Nos últimos cinco anos, porém, os sites simpatizantes dos partidos da oposição têm sido alvo de ataques e os operadores e funcionários de sites de notícias independentes denunciam perseguições pela polícia. Blogueiros, fotógrafos e jornalistas foram presos e detidos, às vezes sob a Lei de Segurança Interna do país (ISA), que permite a detenção sem julgamento. Como a mídia tradicional do país continua a ser controlada pelo Estado, a internet é uma ferramenta fundamental para a dissidência política e a liberdade de expressão.

Sites políticos e conteúdo inacessível

Na última semana de abril, usuários de alguns provedores descobriram que não podiam acessar determinados sites críticos ao governo. Esses provedores incluem (mas não apenas) Unifi, TM, Celcom, Digi, e Maxis. Serviços oferecidos pela Time e YTL não pareceram ter sido afetados. Na época, um dos sites de notícias independentes mais populares do país, o Malaysiakini, queixou-se ao órgão regulador e as interferências cessaram. Dias depois, os usuários estavam enfrentando dificuldades para acessar conteúdos, novamente com os mesmos cinco ISPs: Unifi, TM, Celcom, Digi, e Maxis.
□ □ □ □
--- Lista de atividades ---
a) Responda às perguntas abaixo com base no trecho citado.
(i) Qual lei do país permite a detenção sem julgamento?
(ii) Os serviços de quais empresas não pareceram ter sido afetados?
(iii) A quem o Malaysiakini apresentou sua queixa?
b) Prossiga o texto sobre o bloqueio de sites políticos a partir da última frase do trecho citado.

--- Conjunto de dados ---
□ □ □ □
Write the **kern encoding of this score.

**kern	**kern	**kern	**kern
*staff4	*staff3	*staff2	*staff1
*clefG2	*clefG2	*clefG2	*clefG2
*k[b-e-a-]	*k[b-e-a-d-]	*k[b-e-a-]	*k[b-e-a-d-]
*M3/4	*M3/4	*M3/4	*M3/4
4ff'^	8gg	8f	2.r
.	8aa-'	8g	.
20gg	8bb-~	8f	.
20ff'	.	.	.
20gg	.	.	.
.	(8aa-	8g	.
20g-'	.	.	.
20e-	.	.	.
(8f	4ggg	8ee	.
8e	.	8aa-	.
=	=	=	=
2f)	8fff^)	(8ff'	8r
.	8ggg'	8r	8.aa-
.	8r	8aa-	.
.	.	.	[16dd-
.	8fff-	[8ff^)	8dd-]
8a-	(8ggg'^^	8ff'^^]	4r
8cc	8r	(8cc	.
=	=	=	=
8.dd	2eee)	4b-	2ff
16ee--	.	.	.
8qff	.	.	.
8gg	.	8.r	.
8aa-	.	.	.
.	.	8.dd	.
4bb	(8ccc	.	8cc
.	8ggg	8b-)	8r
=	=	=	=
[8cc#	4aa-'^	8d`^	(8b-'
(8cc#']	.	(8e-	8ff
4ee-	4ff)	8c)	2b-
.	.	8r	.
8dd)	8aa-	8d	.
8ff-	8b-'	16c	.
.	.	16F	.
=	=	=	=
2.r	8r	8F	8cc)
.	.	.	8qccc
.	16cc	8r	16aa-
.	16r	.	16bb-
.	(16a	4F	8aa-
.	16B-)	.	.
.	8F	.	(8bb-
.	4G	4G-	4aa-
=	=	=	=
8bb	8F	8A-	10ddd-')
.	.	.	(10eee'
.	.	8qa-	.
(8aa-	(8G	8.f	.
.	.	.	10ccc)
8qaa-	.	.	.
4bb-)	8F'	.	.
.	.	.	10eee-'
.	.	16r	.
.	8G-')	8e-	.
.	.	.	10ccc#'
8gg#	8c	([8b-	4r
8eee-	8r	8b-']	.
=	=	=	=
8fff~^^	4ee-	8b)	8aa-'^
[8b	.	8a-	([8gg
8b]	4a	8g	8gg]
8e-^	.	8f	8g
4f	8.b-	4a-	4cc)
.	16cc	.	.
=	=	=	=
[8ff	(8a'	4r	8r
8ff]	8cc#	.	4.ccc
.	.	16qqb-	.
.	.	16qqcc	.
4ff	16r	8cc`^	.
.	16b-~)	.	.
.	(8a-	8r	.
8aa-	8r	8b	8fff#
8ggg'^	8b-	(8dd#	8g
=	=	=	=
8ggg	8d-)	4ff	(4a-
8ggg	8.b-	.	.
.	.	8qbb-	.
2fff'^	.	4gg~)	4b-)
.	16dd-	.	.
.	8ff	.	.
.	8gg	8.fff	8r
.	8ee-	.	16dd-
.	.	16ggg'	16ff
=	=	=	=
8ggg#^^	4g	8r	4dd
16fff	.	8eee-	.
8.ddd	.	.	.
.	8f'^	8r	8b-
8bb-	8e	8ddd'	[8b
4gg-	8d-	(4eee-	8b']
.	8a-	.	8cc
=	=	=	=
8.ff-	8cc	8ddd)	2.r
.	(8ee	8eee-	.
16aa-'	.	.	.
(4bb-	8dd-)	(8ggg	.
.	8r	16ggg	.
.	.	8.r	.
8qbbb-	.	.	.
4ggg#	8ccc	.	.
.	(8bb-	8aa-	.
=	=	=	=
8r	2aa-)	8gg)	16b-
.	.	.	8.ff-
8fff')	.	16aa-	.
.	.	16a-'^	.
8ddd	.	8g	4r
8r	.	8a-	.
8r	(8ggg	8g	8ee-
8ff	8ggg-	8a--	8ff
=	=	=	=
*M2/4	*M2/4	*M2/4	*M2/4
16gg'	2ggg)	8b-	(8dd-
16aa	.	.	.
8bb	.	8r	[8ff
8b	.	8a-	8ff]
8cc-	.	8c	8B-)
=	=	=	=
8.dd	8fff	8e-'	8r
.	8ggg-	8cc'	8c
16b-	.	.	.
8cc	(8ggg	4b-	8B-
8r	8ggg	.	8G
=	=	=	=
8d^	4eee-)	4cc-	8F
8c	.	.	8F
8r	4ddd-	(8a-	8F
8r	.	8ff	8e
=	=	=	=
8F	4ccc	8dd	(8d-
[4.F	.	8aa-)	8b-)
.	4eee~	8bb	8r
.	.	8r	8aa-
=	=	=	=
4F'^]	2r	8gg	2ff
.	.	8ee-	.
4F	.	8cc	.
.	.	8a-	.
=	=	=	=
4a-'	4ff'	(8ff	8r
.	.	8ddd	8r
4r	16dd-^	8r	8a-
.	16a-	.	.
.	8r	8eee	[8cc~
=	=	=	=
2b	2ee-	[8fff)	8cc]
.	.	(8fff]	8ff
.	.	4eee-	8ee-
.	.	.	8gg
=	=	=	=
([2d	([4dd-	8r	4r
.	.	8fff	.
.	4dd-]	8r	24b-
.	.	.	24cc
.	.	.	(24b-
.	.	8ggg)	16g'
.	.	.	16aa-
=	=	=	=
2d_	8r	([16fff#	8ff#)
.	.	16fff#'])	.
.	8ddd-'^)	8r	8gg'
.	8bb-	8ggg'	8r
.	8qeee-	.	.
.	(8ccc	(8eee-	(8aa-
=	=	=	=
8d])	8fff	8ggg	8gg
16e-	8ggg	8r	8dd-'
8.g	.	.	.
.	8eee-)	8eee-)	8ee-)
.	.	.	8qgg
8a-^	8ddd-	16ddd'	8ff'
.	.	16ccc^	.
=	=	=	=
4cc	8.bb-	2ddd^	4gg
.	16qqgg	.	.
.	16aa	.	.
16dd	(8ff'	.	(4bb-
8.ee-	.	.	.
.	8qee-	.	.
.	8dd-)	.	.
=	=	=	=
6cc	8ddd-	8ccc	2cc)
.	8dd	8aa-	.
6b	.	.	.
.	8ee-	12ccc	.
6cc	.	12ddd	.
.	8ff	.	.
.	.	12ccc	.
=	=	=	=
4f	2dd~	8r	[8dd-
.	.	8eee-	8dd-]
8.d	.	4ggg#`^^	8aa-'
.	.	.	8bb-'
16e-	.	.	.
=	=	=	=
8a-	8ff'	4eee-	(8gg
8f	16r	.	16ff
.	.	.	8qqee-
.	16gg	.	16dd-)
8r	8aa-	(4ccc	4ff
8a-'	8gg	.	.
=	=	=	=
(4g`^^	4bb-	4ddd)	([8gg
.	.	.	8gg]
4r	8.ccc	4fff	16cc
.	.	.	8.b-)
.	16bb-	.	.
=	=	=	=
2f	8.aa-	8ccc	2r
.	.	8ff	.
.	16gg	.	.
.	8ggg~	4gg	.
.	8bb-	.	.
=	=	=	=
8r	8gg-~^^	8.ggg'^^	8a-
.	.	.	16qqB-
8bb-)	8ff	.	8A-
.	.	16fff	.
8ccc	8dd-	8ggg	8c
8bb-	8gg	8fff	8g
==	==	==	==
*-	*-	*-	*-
□ □ □ □
--- Respostas escritas ---
a)
(i) A Lei de Segurança Interna (ISA).
(ii) Os da Time e da YTL.
(iii) Ao órgão regulador.

b)
Na segunda vez, a filtragem era muito mais específica. Inicialmente, domínios inteiros (e, portanto, sites inteiros) foram bloqueados. A filtragem parecia focar conteúdos específicos, como vídeos do YouTube com conteúdo político que poderia ser considerado nocivo ao governo.

Em vez de bloquear conteúdos abertamente, o bloqueio foi implementado no fluxo de tráfego de retorno de um provedor de conteúdo, como o YouTube. Os usuários conseguiram abrir uma conexão com o YouTube, mas não estavam recebendo os dados de volta — de forma que dava a impressão de o problema ser causado no envio do servidor (YouTube), ao invés de ser um bloqueio.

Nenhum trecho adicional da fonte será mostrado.